Poniżej laurowiśnia wschodnia Herbergii. Mimo tego, że w mojej kolekcji to najmniej odporna  na mrozy odmiana, to jednak dzięki temu, ze w zimie miała cień przeżyła mrozy praktycznie bez uszczerbku. Żółty nalot na liściach to pyłki sosen. Teraz pyłek jest wszędzie. Na roślinach, oknach, półkach... Taki urok mieszkania wśród drzew. Mogę teraz codziennie wycierać kurze.


Laurowiśnia wschodnia Otto Luyken to bodajże najbardziej odporna na mrozy odmiana tych pięknych, zimozielonych krzewów. Jest ona bardziej rozłożysta od innych odmian. Ale jak widać mrozy przetrwała bez uszczerbku. Mimo tego, że późną zimą świeciło na nią słońce.


A to laurowiśnia wschodnia Ivory. Zimowe słońce i mróz trochę ją pokiereszowały, ale po delikatnym przycięciu świetnie odrasta. Ma zresztą sporo starych liści, które nie przemarzły. Co ciekawe sprzedano mi ją jako odmianę Gajo, potem myślałem, ze to Marbled White, ale ostatecznie zidentyfikowałem ją jako Ivory.


Wreszcie moja najstarsza Caucasica. To już jej 6 sezon w moim ogrodzie. Do tej pory żadna z zim, nawet ta z sezonu 2012/2013 jej nie uszkodziła. Niestety, W styczniu i lutym tego roku część liści zbrązowiała. Powód znany: mróz i słońce. Na szczęście nie zdecydowałem się na jej wycięcie, a jedynie obciąłem przemarznięte pędy i zbrązowiałe liście. Krzew teraz odrasta. I to ze zdwojoną siłą!


Na zakończenie jeszcze mój żywopłot, a w zasadzie dawny żywopłot, z którego dzięki mojemu zaangażowaniu i głupocie zostały tylko małe kikuty. Jak widać nawet one pełne są wigoru i puszczają sporo młodych pędów. 


Nie popełniajcie tych samych błędów co ja.

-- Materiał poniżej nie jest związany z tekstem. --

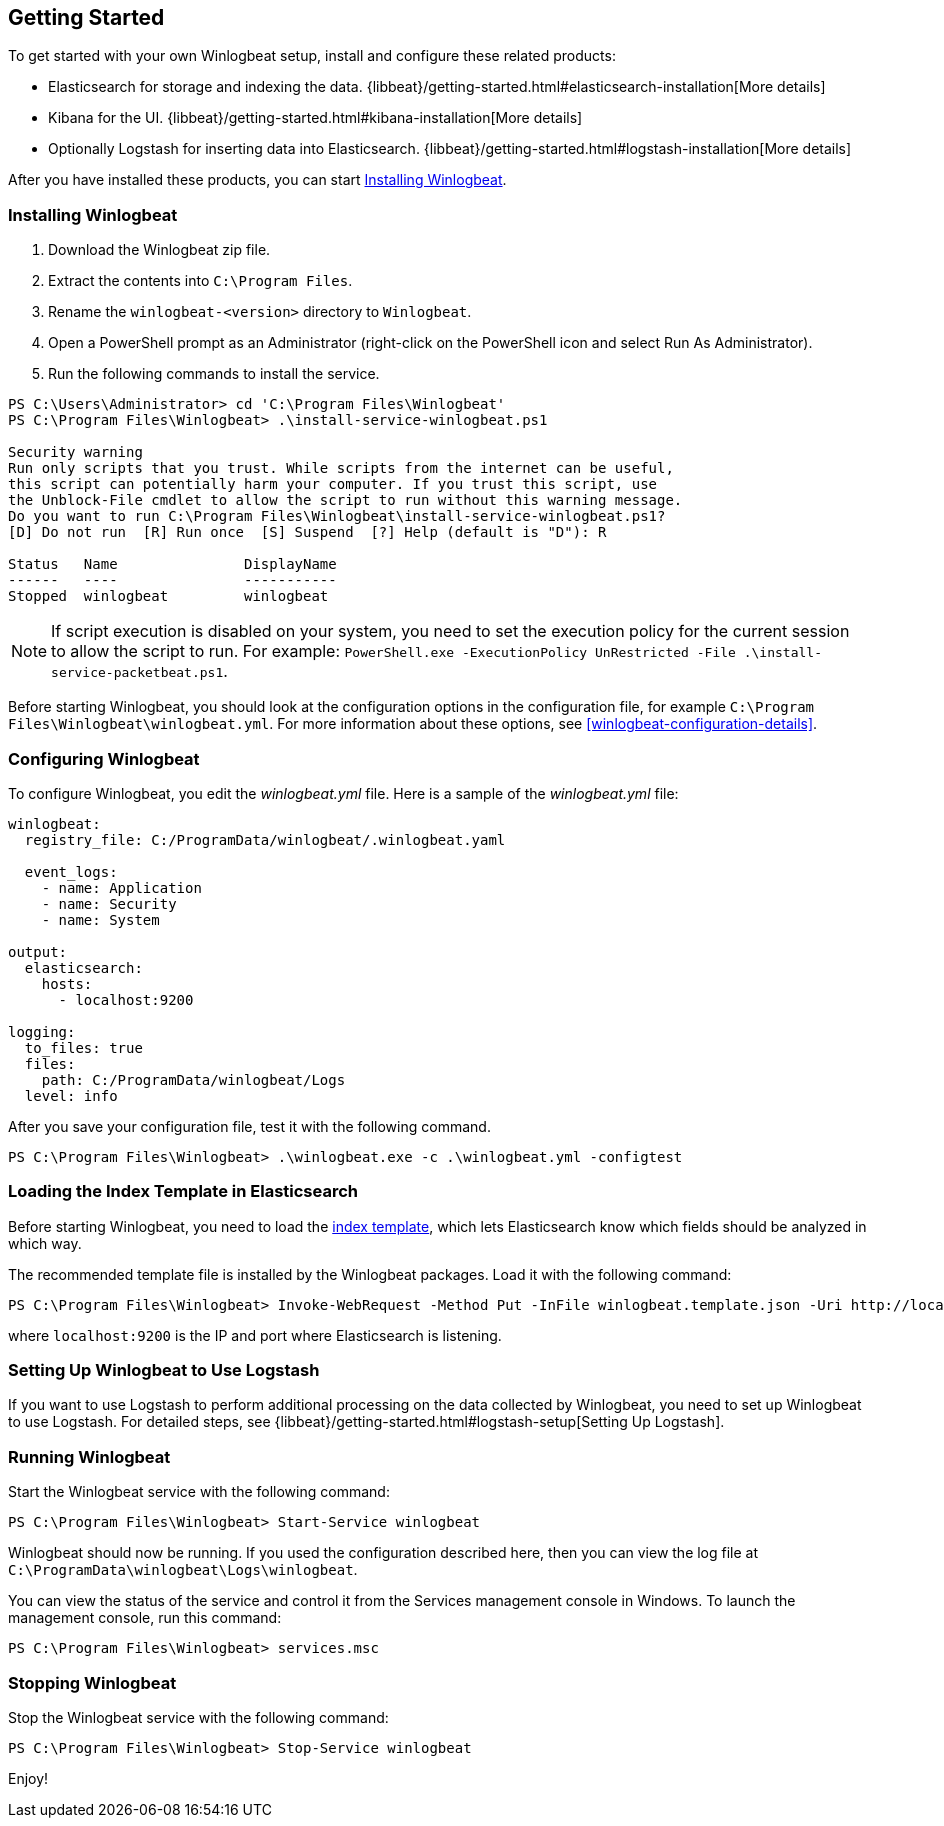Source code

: [[winlogbeat-getting-started]]
== Getting Started

To get started with your own Winlogbeat setup, install and configure these related products:

 * Elasticsearch for storage and indexing the data. {libbeat}/getting-started.html#elasticsearch-installation[More details]
 * Kibana for the UI. {libbeat}/getting-started.html#kibana-installation[More details]
 * Optionally Logstash for inserting data into Elasticsearch. {libbeat}/getting-started.html#logstash-installation[More details]

After you have installed these products, you can start <<winlogbeat-installation>>.

[[winlogbeat-installation]]
=== Installing Winlogbeat

. Download the Winlogbeat zip file.
. Extract the contents into `C:\Program Files`.
. Rename the `winlogbeat-<version>` directory to `Winlogbeat`.
. Open a PowerShell prompt as an Administrator (right-click on the PowerShell
icon and select Run As Administrator).
. Run the following commands to install the service.

["source","sh",subs="attributes,callouts"]
------------------------------------------------
PS C:\Users\Administrator> cd 'C:\Program Files\Winlogbeat'
PS C:\Program Files\Winlogbeat> .\install-service-winlogbeat.ps1

Security warning
Run only scripts that you trust. While scripts from the internet can be useful,
this script can potentially harm your computer. If you trust this script, use
the Unblock-File cmdlet to allow the script to run without this warning message.
Do you want to run C:\Program Files\Winlogbeat\install-service-winlogbeat.ps1?
[D] Do not run  [R] Run once  [S] Suspend  [?] Help (default is "D"): R

Status   Name               DisplayName
------   ----               -----------
Stopped  winlogbeat         winlogbeat
------------------------------------------------

NOTE: If script execution is disabled on your system, you need to set the execution policy for the current session to allow the script to run. For example: `PowerShell.exe -ExecutionPolicy UnRestricted -File .\install-service-packetbeat.ps1`. 

Before starting Winlogbeat, you should look at the configuration options in the
configuration file, for example `C:\Program Files\Winlogbeat\winlogbeat.yml`.
For more information about these options, see <<winlogbeat-configuration-details>>.

[[winlogbeat-configuration]]
=== Configuring Winlogbeat

To configure Winlogbeat, you edit the _winlogbeat.yml_ file. Here is a sample of
the _winlogbeat.yml_ file:

[source,yaml]
--------------------------------------------------------------------------------
winlogbeat:
  registry_file: C:/ProgramData/winlogbeat/.winlogbeat.yaml

  event_logs:
    - name: Application
    - name: Security
    - name: System

output:
  elasticsearch:
    hosts:
      - localhost:9200

logging:
  to_files: true
  files:
    path: C:/ProgramData/winlogbeat/Logs
  level: info
--------------------------------------------------------------------------------

After you save your configuration file, test it with the following command.

[source,shell]
----------------------------------------------------------------------
PS C:\Program Files\Winlogbeat> .\winlogbeat.exe -c .\winlogbeat.yml -configtest
----------------------------------------------------------------------

[[winlogbeat-template]]
=== Loading the Index Template in Elasticsearch

Before starting Winlogbeat, you need to load the
http://www.elastic.co/guide/en/elasticsearch/reference/current/indices-templates.html[index
template], which lets Elasticsearch know which fields should be analyzed
in which way.

The recommended template file is installed by the Winlogbeat packages. Load it
with the following command:

[source,shell]
----------------------------------------------------------------------
PS C:\Program Files\Winlogbeat> Invoke-WebRequest -Method Put -InFile winlogbeat.template.json -Uri http://localhost:9200/_template/winlogbeat?pretty
----------------------------------------------------------------------

where `localhost:9200` is the IP and port where Elasticsearch is listening.

=== Setting Up Winlogbeat to Use Logstash

If you want to use Logstash to perform additional processing on the data collected by
Winlogbeat, you need to set up Winlogbeat to use Logstash. For detailed steps, see
{libbeat}/getting-started.html#logstash-setup[Setting Up Logstash].

=== Running Winlogbeat

Start the Winlogbeat service with the following command:

[source,shell]
----------------------------------------------------------------------
PS C:\Program Files\Winlogbeat> Start-Service winlogbeat
----------------------------------------------------------------------

Winlogbeat should now be running. If you used the configuration described here,
then you can view the log file at `C:\ProgramData\winlogbeat\Logs\winlogbeat`.

You can view the status of the service and control it from the Services
management console in Windows. To launch the management console, run
this command:

[source,shell]
----------------------------------------------------------------------
PS C:\Program Files\Winlogbeat> services.msc
----------------------------------------------------------------------

=== Stopping Winlogbeat

Stop the Winlogbeat service with the following command:

[source,shell]
----------------------------------------------------------------------
PS C:\Program Files\Winlogbeat> Stop-Service winlogbeat
----------------------------------------------------------------------

Enjoy!
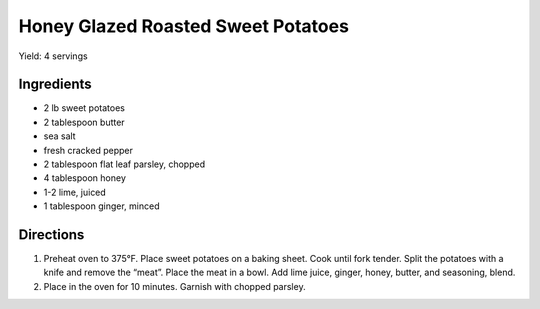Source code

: Honey Glazed Roasted Sweet Potatoes
===================================

Yield: 4 servings

Ingredients
-----------
- 2 lb sweet potatoes
- 2 tablespoon butter
- sea salt
- fresh cracked pepper
- 2 tablespoon flat leaf parsley, chopped
- 4 tablespoon honey
- 1-2 lime, juiced
- 1 tablespoon ginger, minced

Directions
----------
#. Preheat oven to 375°F. Place sweet potatoes on a baking sheet. Cook
   until fork tender. Split the potatoes with a knife and remove the
   “meat”. Place the meat in a bowl. Add lime juice, ginger, honey,
   butter, and seasoning, blend.
#. Place in the oven for 10 minutes. Garnish with chopped parsley.

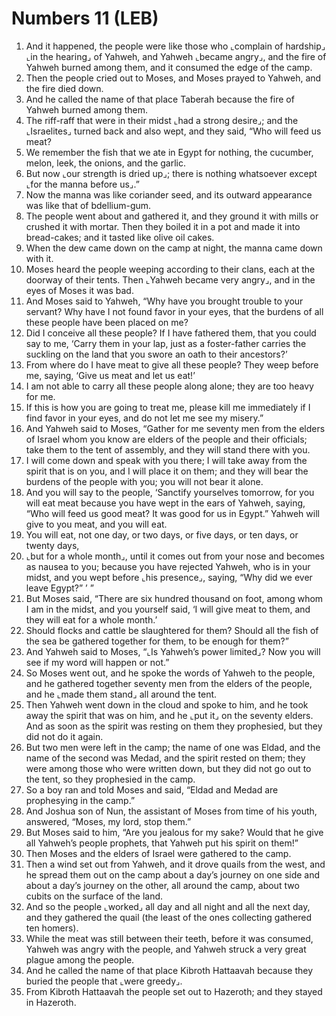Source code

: * Numbers 11 (LEB)
:PROPERTIES:
:ID: LEB/04-NUM11
:END:

1. And it happened, the people were like those who ⌞complain of hardship⌟ ⌞in the hearing⌟ of Yahweh, and Yahweh ⌞became angry⌟, and the fire of Yahweh burned among them, and it consumed the edge of the camp.
2. Then the people cried out to Moses, and Moses prayed to Yahweh, and the fire died down.
3. And he called the name of that place Taberah because the fire of Yahweh burned among them.
4. The riff-raff that were in their midst ⌞had a strong desire⌟; and the ⌞Israelites⌟ turned back and also wept, and they said, “Who will feed us meat?
5. We remember the fish that we ate in Egypt for nothing, the cucumber, melon, leek, the onions, and the garlic.
6. But now ⌞our strength is dried up⌟; there is nothing whatsoever except ⌞for the manna before us⌟.”
7. Now the manna was like coriander seed, and its outward appearance was like that of bdellium-gum.
8. The people went about and gathered it, and they ground it with mills or crushed it with mortar. Then they boiled it in a pot and made it into bread-cakes; and it tasted like olive oil cakes.
9. When the dew came down on the camp at night, the manna came down with it.
10. Moses heard the people weeping according to their clans, each at the doorway of their tents. Then ⌞Yahweh became very angry⌟, and in the eyes of Moses it was bad.
11. And Moses said to Yahweh, “Why have you brought trouble to your servant? Why have I not found favor in your eyes, that the burdens of all these people have been placed on me?
12. Did I conceive all these people? If I have fathered them, that you could say to me, ‘Carry them in your lap, just as a foster-father carries the suckling on the land that you swore an oath to their ancestors?’
13. From where do I have meat to give all these people? They weep before me, saying, ‘Give us meat and let us eat!’
14. I am not able to carry all these people along alone; they are too heavy for me.
15. If this is how you are going to treat me, please kill me immediately if I find favor in your eyes, and do not let me see my misery.”
16. And Yahweh said to Moses, “Gather for me seventy men from the elders of Israel whom you know are elders of the people and their officials; take them to the tent of assembly, and they will stand there with you.
17. I will come down and speak with you there; I will take away from the spirit that is on you, and I will place it on them; and they will bear the burdens of the people with you; you will not bear it alone.
18. And you will say to the people, ‘Sanctify yourselves tomorrow, for you will eat meat because you have wept in the ears of Yahweh, saying, “Who will feed us good meat? It was good for us in Egypt.” Yahweh will give to you meat, and you will eat.
19. You will eat, not one day, or two days, or five days, or ten days, or twenty days,
20. ⌞but for a whole month⌟, until it comes out from your nose and becomes as nausea to you; because you have rejected Yahweh, who is in your midst, and you wept before ⌞his presence⌟, saying, “Why did we ever leave Egypt?” ’ ”
21. But Moses said, “There are six hundred thousand on foot, among whom I am in the midst, and you yourself said, ‘I will give meat to them, and they will eat for a whole month.’
22. Should flocks and cattle be slaughtered for them? Should all the fish of the sea be gathered together for them, to be enough for them?”
23. And Yahweh said to Moses, “⌞Is Yahweh’s power limited⌟? Now you will see if my word will happen or not.”
24. So Moses went out, and he spoke the words of Yahweh to the people, and he gathered together seventy men from the elders of the people, and he ⌞made them stand⌟ all around the tent.
25. Then Yahweh went down in the cloud and spoke to him, and he took away the spirit that was on him, and he ⌞put it⌟ on the seventy elders. And as soon as the spirit was resting on them they prophesied, but they did not do it again.
26. But two men were left in the camp; the name of one was Eldad, and the name of the second was Medad, and the spirit rested on them; they were among those who were written down, but they did not go out to the tent, so they prophesied in the camp.
27. So a boy ran and told Moses and said, “Eldad and Medad are prophesying in the camp.”
28. And Joshua son of Nun, the assistant of Moses from time of his youth, answered, “Moses, my lord, stop them.”
29. But Moses said to him, “Are you jealous for my sake? Would that he give all Yahweh’s people prophets, that Yahweh put his spirit on them!”
30. Then Moses and the elders of Israel were gathered to the camp.
31. Then a wind set out from Yahweh, and it drove quails from the west, and he spread them out on the camp about a day’s journey on one side and about a day’s journey on the other, all around the camp, about two cubits on the surface of the land.
32. And so the people ⌞worked⌟ all day and all night and all the next day, and they gathered the quail (the least of the ones collecting gathered ten homers).
33. While the meat was still between their teeth, before it was consumed, Yahweh was angry with the people, and Yahweh struck a very great plague among the people.
34. And he called the name of that place Kibroth Hattaavah because they buried the people that ⌞were greedy⌟.
35. From Kibroth Hattaavah the people set out to Hazeroth; and they stayed in Hazeroth.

Mimo wieloletniego doświadczenia podjąłem pochopne i jak się okazało zupełnie niepotrzebne, wręcz głupie decyzje. 

Jeśli mieszkacie w środkowej Polsce i uprawiacie laurowiśnie w miejscach gdzie zimą w czasie mrozów dociera słońce, osłaniajcie je agrowłókniną. Przede wszystkim jednak sadźcie je w miejscach zacisznych i osłoniętych. A jeżeli tak się zdarzy, że krzewy przemarzną, nie wycinajcie ich od razu. Przytnijcie je i dajcie im wiosną szansę na odrośnięcie.

Serdecznie zapraszam do codziennej lektury bloga.

6 komentarzy:

  1. Dzięki za rady:) Bezcenne!

    OdpowiedzUsuń
    Odpowiedzi
    1. Nie ma za co :-) Cała przyjemność po mojej stronie :-)

      Usuń
  2. Jak to mówią człowiek uczy się całe życie :)

    OdpowiedzUsuń
  3. Nie ma tego złego co..:-) U mnie pędy Novity przemarzły calkowicie prawie do ziemi. Przy ziemi sporo nowych listków. Zostawie na razie w tym miejscu. U Ciebie inna historia, bo generalnie poza ostatnia zima Caucasica sie sprawdzila. Ja licze na nieco cieplejsze zimy I moze na zastosowanie w razie potrzeby agrowlokniny, w najwieksze mrozy. U mnie kilka padło calkiem, safzilem je okololo 20 wrzesnia, tymczasem od 5 pazdziernika bylo zimno. Moze gdyby byly posafzone wczesniej ukorzenily by sie lepiej itd. Pozdrawiam!

    OdpowiedzUsuń
    Odpowiedzi
    1. Witaj Konrad. Trochę żałuję, że tak nisko obciąłem laurowiśnie rosnące jako żywopłot. Ach... było, minęło. Póki co odrastają. Faktycznie może Twoje Novity nie zdążyły się dobrze ukorzenić... Chociaż... tegoroczna zima poniszczyła wiele krzewów laurowiśni, nawet w okolicach Wrocławia... Pozdrowienia!